TUJUAN TUGAS 1
Ubah baris-baris catatan, mulai dari awal catatan hingga baris yang memuat "road 1 (unclassified): [(511,448),(473,407),(418,290),(183,26)]", menjadi daftar bernomor tanpa baris kosong. Gambar tidak perlu dimasukkan ke dalam jawaban.

TEKS KUTIPAN
══════════

Nasional

Ramai-ramai Tolak UN Hadir Kembali, Ini Alasannya Mereka

INDOPOSCO.ID – Ikatan Guru Indonesia (IGI), Asosiasi Kepala Sekolah Indonesia (AKSI), Asosiasi Pengawas Seluruh Indonesia (APSI) menolak Ujian Nasional (UN) hadir kembali. Ketua Umum Ikatan Guru Indonesia (IGI) Danang Hidayatullah menjelaskan, dalam 15 tahun terakhir, telah terjadi transformasi pendidikan khususnya perubahan UN melalui keputusan Mahkamah Agung (MA) untuk menghapus UN.

Keputusan tersebut, menurut dia, menjadi amanah bagi Menteri Pendidikan sejak Anies Baswedan, Muhadjir Effendy, dan Nadiem Makarim, serta menjadi amanah pula bagi Abdul Mu’ti dan Satryo Brodjonegoro.

“Usaha panjang tersebut berbuah baik, pada 2016, UN ditetapkan tidak lagi menentukan kelulusan murid. Pada 2020, UN dihapuskan,” kata Danang Hidayatullah dalam keterangan, Selasa (12/11/2024).

Perubahan ini, menurutnya, membawa angin segar dalam suasana pembelajaran. Kebiasaan belajar untuk ujian, sedikit demi sedikit, bergeser menjadi belajar untuk penguasaan kompetensi dan penguatan karakter.

“Perubahan itu tidak bisa cepat, butuh waktu bagi murid, guru dan orangtua untuk melupakan kebiasaan lama dan membangun kebiasaan baru,” terangnya.

Di tengah proses tersebut, dikatakan dia, muncul isu untuk mengembalikan UN. Berawal dari sebuah kejadian, menular menjadi suara yang semakin keras. Suara yang membuat Menteri Pendidikan Dasar dan Menengah (Mendikdasmen) mengeluarkan pernyataan akan mengkaji ulang UN.

“Pernyataan yang mendapat respon dari Komisi X DPR RI untuk melanjutkan proses mengkaji ulang UN telah menimbulkan keresahan kami terhadap kualitas pembelajaran bagi murid dan anak kami,” ungkapnya.

“Menyikapi perkembangan tersebut, kami menyatakan pernyataan menolak diadakan UN sebagai ujian terstandar yang menentukan kelulusan murid dan seleksi Penerimaan Peserta Didik Baru (PPDB),” imbuhnya.

Alasannya, lanjut dia, UN membuat pembelajaran fokus pada pencapaian hasil ujian, bukan penguasaan kompetensi dan penguatan karakter murid untuk siap menghadapi tantangan nyata kehidupan. UN tidak adil mengukur kemampuan murid dalam waktu singkat dan mengalahkan pengamatan dan asesmen yang terjadi sepanjang proses pembelajaran.

“UN tidak menghargai profesi guru dan satuan pendidikan yang mempunyai kompetensi dan otonomi profesional dalam melakukan evaluasi pembelajaran murid,” katanya.

“UN berdampak negatif pada anak-anak yang masih rentan secara sosio psikologis terhadap tekanan yang berlebihan dan mengabaikan tahap perkembangan di tingkat dasar serta menengah yang berbeda dengan pendidikan tinggi,” imbuhnya.

══════════

CATATAN YANG DISEDIAKAN
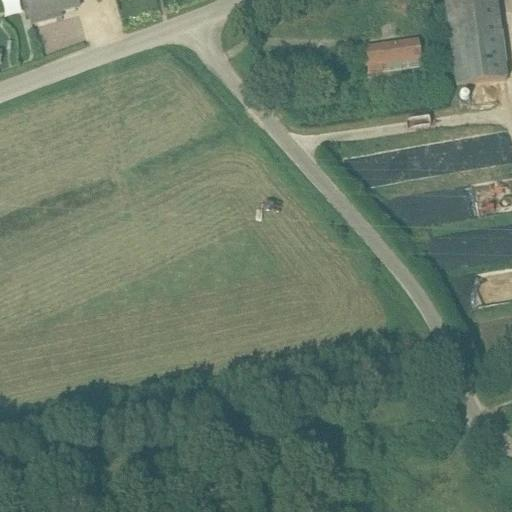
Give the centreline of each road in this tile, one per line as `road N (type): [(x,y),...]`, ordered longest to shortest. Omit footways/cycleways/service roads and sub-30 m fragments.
road 1 (unclassified): [(511,448),(473,407),(418,290),(183,26)]
road 2 (unclassified): [(0,96),(183,26)]
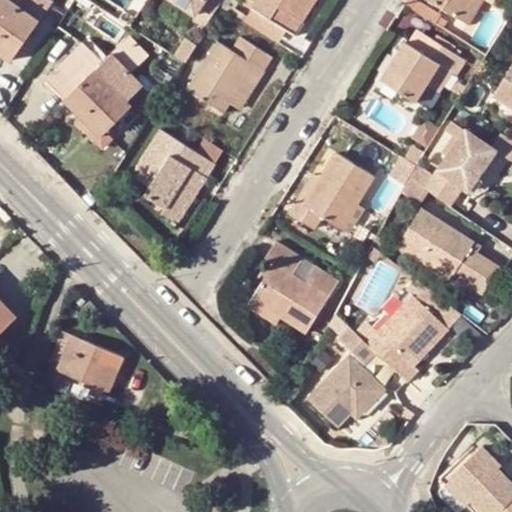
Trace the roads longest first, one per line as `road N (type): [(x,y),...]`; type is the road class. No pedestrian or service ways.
road 1 (tertiary): [(344,484),(91,247),(0,150)]
road 2 (tertiary): [(0,175),(265,451),(288,511)]
road 3 (residential): [(371,0),(192,283)]
road 4 (residential): [(477,389),(383,499)]
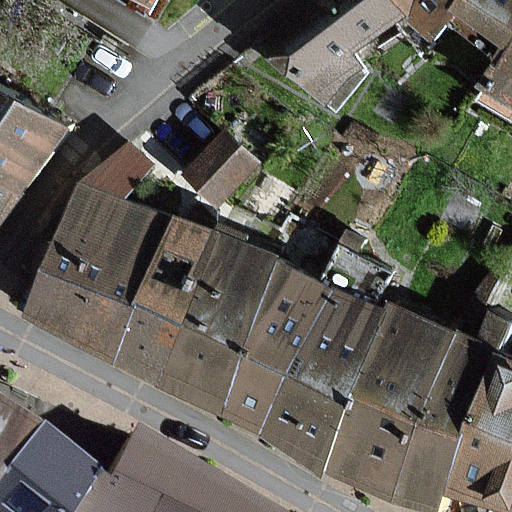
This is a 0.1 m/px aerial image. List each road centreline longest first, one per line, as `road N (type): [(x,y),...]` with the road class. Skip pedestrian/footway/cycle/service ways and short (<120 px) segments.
road 1 (residential): [(336,511),(0,330)]
road 2 (residential): [(0,270),(28,216),(96,129),(257,0)]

══════════

TUJUAN TUGAS 2
Menurut artikel tentang penolakan kembalinya UN, pada tahun berapa UN dihapuskan?

JAWABAN LATIHAN 1
1. Give the centreline of each road in this tile, one per line as `road N (type): [(x,y),...]`, ordered longest to shortest. Omit footways/cycleways/service roads and sub-30 m fragments.
2. road 1 (unclassified): [(511,448),(473,407),(418,290),(183,26)]

JAWABAN LATIHAN 2
UN dihapuskan pada 2020.